As part of your pursuit of valuable experience, you need to be willing to move. I have a buddy who’s trying to get into the aviation industry. He looked all over his area for flying jobs, but couldn’t find anything he wanted, given his lack of experience. I used to send him job listings all the time, but he always said, “that’s the perfect next step, but I don’t want to move.” He spent a long time sitting around not flying because of his attitude. Every month of that cost him $25,000-$50,000 in end-of-career airline pilot pay.

The question for him, and maybe you, is: how badly do you want to progress to your ideal job? While I say there aren’t shortcuts, you definitely have the power to adjust the amount of time it takes to get the experience you need. If you pass up flying opportunities because you don’t like the pay, terms, or location it will take you a long time to get the hours you need. If you want this badly enough, why wouldn’t you take every opportunity you could get? If you can get a good job that gives you the next step you need in your career progression, move wherever you have to for it!

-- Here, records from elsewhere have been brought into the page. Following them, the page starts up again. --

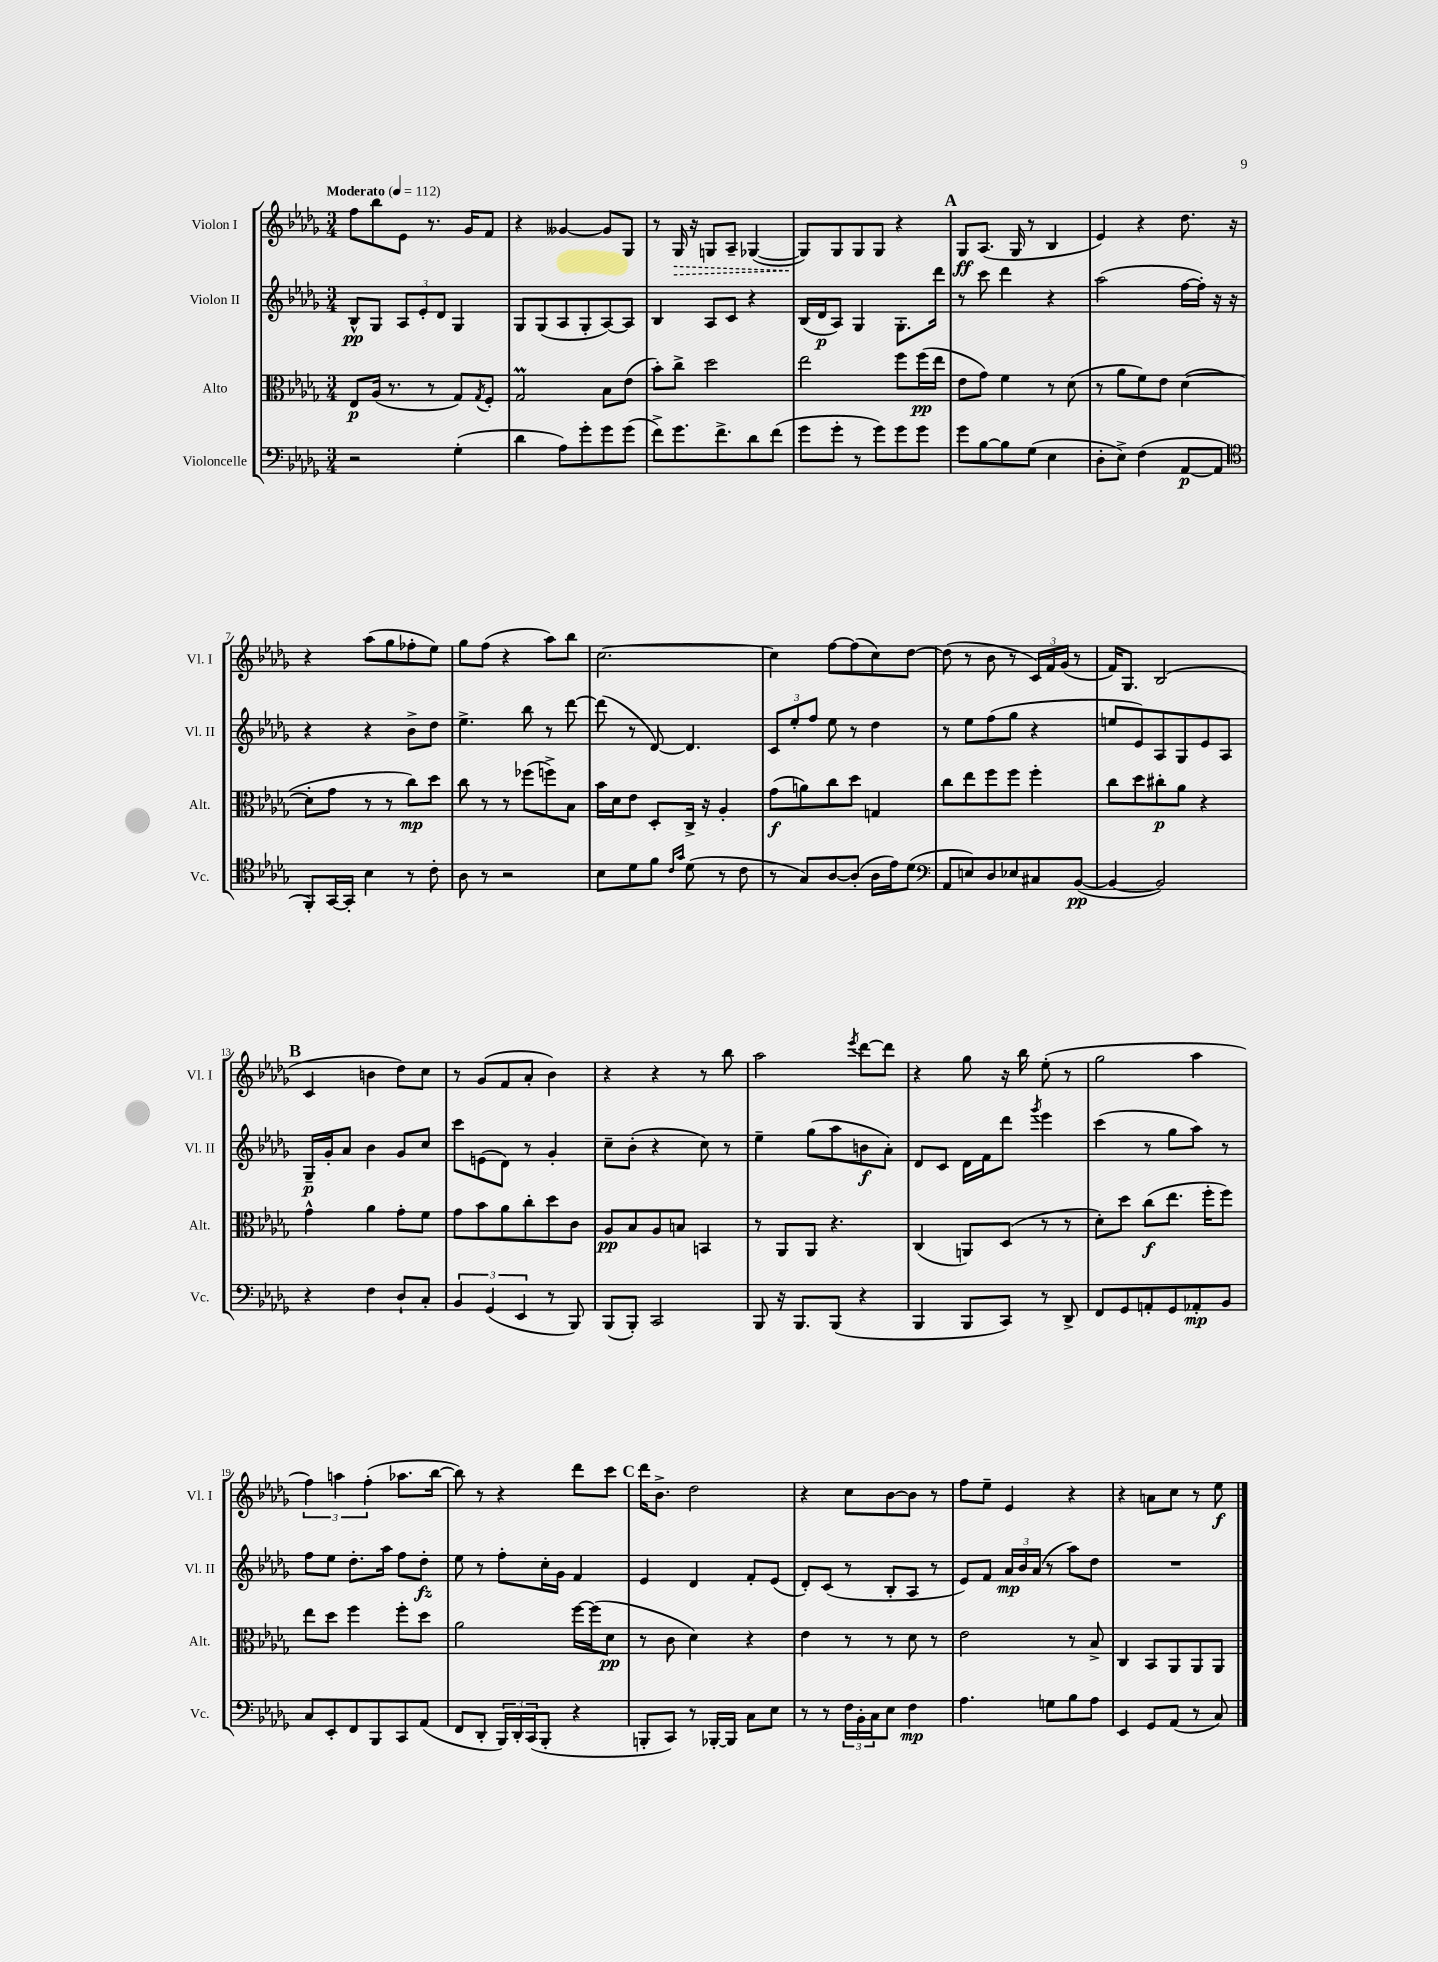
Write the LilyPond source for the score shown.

<<
\new StaffGroup <<
\new Staff = "s0" \with { instrumentName = "Violon I" shortInstrumentName = "Vl. I" } {
    \clef treble \key des \major \numericTimeSignature \time 3/4 \tempo "Moderato" 4 = 112
    f''8 bes''8 ees'8 r8. ges'16 f'8 |
    r4 geses'4~ geses'8 ges8 |
    r8 \once \override Hairpin.style = #'dashed-line ges16\> r16 g8 aes8-- ges4~( |
    ges8\!) ges8 ges8 ges8 r4 |
    \mark \markup { \bold "A" } ges8\ff aes8.( ges16 r8 bes4 |
    ees'4) r4 des''8. r16 |
    r4 aes''8( ges''8 fes''8-. ees''8) |
    ges''8 f''8( r4 aes''8) bes''8 |
    c''2.~ |
    c''4 f''8~ f''8( c''8) des''8~ |
    des''8( r8 bes'8 r8 \tuplet 3/2 { c'16) f'16 ges'16( } r8 |
    f'16) ges8. bes2( |
    \mark \markup { \bold "B" } c'4 b'4 des''8) c''8 |
    r8 ges'8( f'8 aes'8-. bes'4) |
    r4 r4 r8 bes''8 |
    aes''2 \acciaccatura { ees'''8 } des'''8~ des'''8 |
    r4 ges''8 r16 bes''16 ees''8-.( r8 |
    ges''2 aes''4 |
    \tuplet 3/2 { f''4) a''4 f''4-.( } aes''8. bes''16~ |
    bes''8) r8 r4 des'''8 c'''8 |
    \mark \markup { \bold "C" } des'''16 bes'8.-> des''2 |
    r4 c''8 bes'8~ bes'8 r8 |
    f''8 ees''8-- ees'4 r4 |
    r4 a'8 c''8 r8 ees''8\f \bar "|." |
}
\new Staff = "s1" \with { instrumentName = "Violon II" shortInstrumentName = "Vl. II" } {
    \clef treble \key des \major \numericTimeSignature \time 3/4
    bes8-^\pp ges8 \tuplet 3/2 { aes8 ees'8-. des'8 } ges4 |
    ges8 ges8( aes8 ges8-. aes8~) aes8 |
    bes4 aes8 c'8 r4 |
    bes16( des'16\p aes8) ges4 ges8.-. des'''16 |
    \mark \markup { \bold "A" } r8 c'''8 des'''4 r4 |
    aes''2( f''16~ f''16-.) r16 r16 |
    r4 r4 bes'8-> des''8 |
    ees''4.-> bes''8 r8 des'''8~ |
    des'''8( r8 des'8~) des'4. |
    \tuplet 3/2 { c'8 ees''8-. f''8 } ees''8 r8 des''4 |
    r8 ees''8 f''8( ges''8 r4 |
    e''8 ees'8) aes8 ges8 ees'8 aes8 |
    \mark \markup { \bold "B" } ges16--\p ges'16-. aes'8 bes'4 ges'8 c''8 |
    c'''8 e'8( des'8) r8 ges'4-. |
    c''8-- bes'8-.( r4 c''8) r8 |
    ees''4-- ges''8( aes''8 b'8\f aes'8-.) |
    des'8 c'8 des'16 f'16 des'''8 \acciaccatura { ges'''8 } ees'''4 |
    c'''4( r8 ges''8 aes''8) r8 |
    f''8 ees''8 des''8.-. aes''16 f''8 des''8-.\fz |
    ees''8 r8 f''8-. c''16-. ges'16 f'4 |
    \mark \markup { \bold "C" } ees'4 des'4 f'8-. ees'8( |
    des'8-.) c'8( r8 bes8-. aes8 r8 |
    ees'8) f'8 \tuplet 3/2 { aes'16\mp bes'16 aes'16( } r8 aes''8) des''8 |
    R2. \bar "|." |
}
\new Staff = "s2" \with { instrumentName = "Alto" shortInstrumentName = "Alt." } {
    \clef alto \key des \major \numericTimeSignature \time 3/4
    ees8\p aes16( r8. r8 ges8) \acciaccatura { ges8 } f8-. |
    ges2\prall bes8 ees'8( |
    bes'8-.) c''8-> des''2 |
    ees''2 f''8 f''16\pp( ees''16 |
    \mark \markup { \bold "A" } ees'8 ges'8) f'4 r8 des'8( |
    r8 aes'8 f'8) ees'8 des'4~( |
    des'8-. ges'8 r8 r8 c''8\mp) des''8 |
    c''8 r8 r8 fes''8( f''8->) bes8 |
    bes'16 des'16 ees'8 des8-. c16-> r16 aes4-. |
    ges'8\f( a'8) c''8 des''8 g4 |
    c''8 ees''8 f''8 f''8 f''4-. |
    c''8 des''8 cis''8-.\p aes'8 r4 |
    \mark \markup { \bold "B" } ges'4-^ aes'4 ges'8-. f'8 |
    ges'8 bes'8 aes'8 c''8-. des''8 c'8 |
    aes8\pp bes8 aes8 b8 b,4 |
    r8 aes,8 aes,8 r4. |
    c4( a,8) des8( r8 r8 |
    des'8-.) des''8 c''8\f( ees''8. f''16-. f''8) |
    ees''8 des''8 f''4 f''8-. des''8 |
    aes'2 f''16~ f''16( des'8\pp |
    \mark \markup { \bold "C" } r8 c'8 des'4) r4 |
    ees'4 r8 r8 des'8 r8 |
    ees'2 r8 bes8-> |
    c4 bes,8 aes,8 aes,8 aes,8 \bar "|." |
}
\new Staff = "s3" \with { instrumentName = "Violoncelle" shortInstrumentName = "Vc." } {
    \clef bass \key des \major \numericTimeSignature \time 3/4
    r2 ges4-.( |
    des'4 aes8) ges'8-. ges'8 ges'8( |
    f'8->) ges'8. f'8.-> des'8 f'8( |
    ges'8 ges'8-. r8 ges'8) ges'8 ges'8 |
    \mark \markup { \bold "A" } ges'8 bes8~ bes8 ges8( ees4 |
    des8-. ees8->) f4( aes,8~\p aes,8 |
    \clef tenor f,8-.) ges,16~ ges,16-. bes4 r8 c'8-. |
    aes8 r8 r2 |
    bes8 des'8 f'8 \grace { c'16 ges'16 } des'8( r8 c'8 |
    r8 ges8) aes8~ aes8-.( aes16 ees'16) des'8( |
    \clef bass aes,8 e8) des8 ees8 cis8 bes,8~\pp( |
    bes,4~ bes,2) |
    \mark \markup { \bold "B" } r4 f4 des8-! c8-. |
    \tuplet 3/2 { bes,4 ges,4( ees,4 } r8 bes,,8) |
    bes,,8( bes,,8-.) c,2 |
    bes,,8 r16 bes,,8. bes,,8( r4 |
    bes,,4 bes,,8 c,8) r8 des,8-> |
    f,8 ges,8 a,8-. ges,8 aes,8-.\mp bes,8 |
    c8 ees,8-. f,8 bes,,8 c,8 aes,8( |
    f,8 des,8-. \tuplet 3/2 { bes,,16) des,16-. c,16( } bes,,8-. r4 |
    \mark \markup { \bold "C" } b,,8-. c,8) r8 bes,,16~-. bes,,16 c8 ees8 |
    r8 r8 \tuplet 3/2 { f16 bes,16-. c16 } ees8 f4\mp |
    aes4. g8 bes8 aes8 |
    ees,4 ges,8 aes,8( r8 c8) \bar "|." |
}
>>
>>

(Yes, there are a couple caveats here. First, don’t sacrifice safety for hours. Don’t sign on with an organization that cuts corners or pushes pilots to make bad decisions, no matter how many hours they promise to give you. Also, I assert that family is important enough that you can’t sacrifice them in your pursuit of aviation. You can’t necessarily uproot a spouse and kids every year or two while chasing jobs. You may need to delay having kids, just deal with the opportunities in your area for a while, or live somewhere undesirable where flying opportunities abound (NYC or LA) for a while. This means your career progression may take longer, but it’s worth it. No job pays enough to cover the cost of having to support two or more families due to divorce.)

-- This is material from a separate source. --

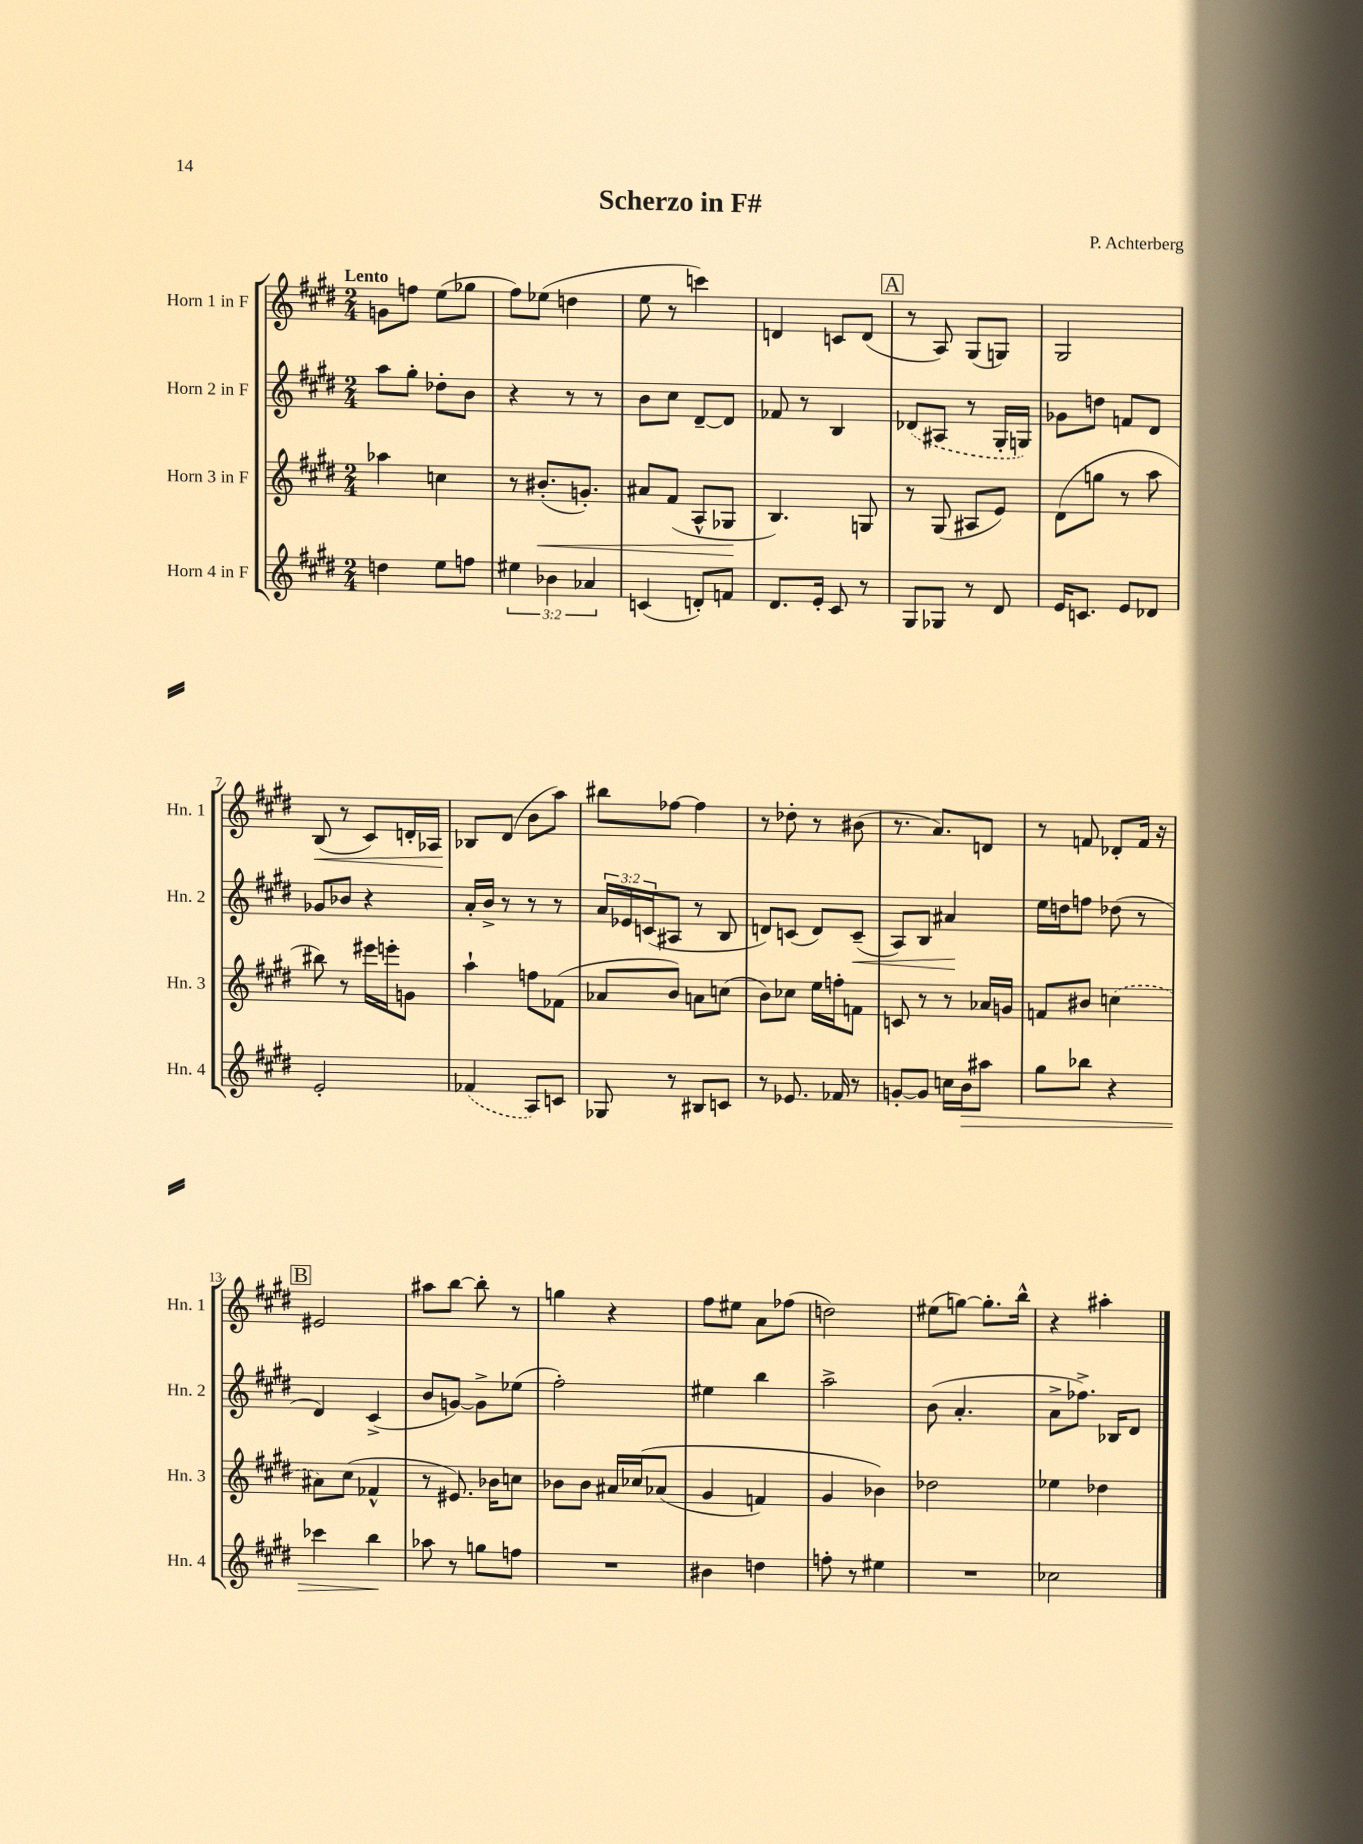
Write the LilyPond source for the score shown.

It’s easy for me to say all of this from my cosy seat as a major airline FO. It’s certainly more difficult to put into practice. If you’re a fan of podcasts, check out Episode 12 of the Bigger Pockets Money show. The guest, David Greene, isn’t a pilot, but many of the principles he talks about apply to us. He worked extremely hard early in his career in an effort to set himself up for success later in life. He made a lot of money in mediocre jobs by always hustling and striving to be great at what he did. If you adopt this philosophy as an aspiring pilot, you’ll be able to get the hours and experience you need sooner than your peers. As far as I’m concerned, that’s the only true shortcut in aviation. It’s an opportunity to cut out time without having to sacrifice quality experience or actual flight hours. Don’t shy away from the hard work of gaining that experience…it will absolutely pay dividends later in life. You’ll be glad you did it. I sincerely hope that my wife and kids will be passengers on your aircraft, and I’ll be glad that you sought out valuable flying experience before you became their pilot.

I hope to hear your voice on the PA soon!

Love,

Emet

Ps. Delta recently announced a new Propel Program. In an unprecedented step, they’ll interview and hire students during their senior year in college. They’ll work with you to choose a path to build time. Once you’ve attained the required amount of experience, you’ll go directly to training as a Delta pilot. It’s an outstanding program. (Yes, it’s limited to certain university programs for now. It’s also limited to pilots who haven’t graduated yet. Sorry if you don’t fit those criteria, but there are other options for you. We can talk about those another time.)

Delta wasn’t the first or only company to innovate on pilot development. JetBlue has several flavors of Gateway Programs for aspiring pilots.They’re also good ways to get paid while going from mid-time commercial pilot to full-up airline pilot.

These are just two programs. There are others out there and I expect we’ll see many more in the coming years. It’s a great time to be a pilot.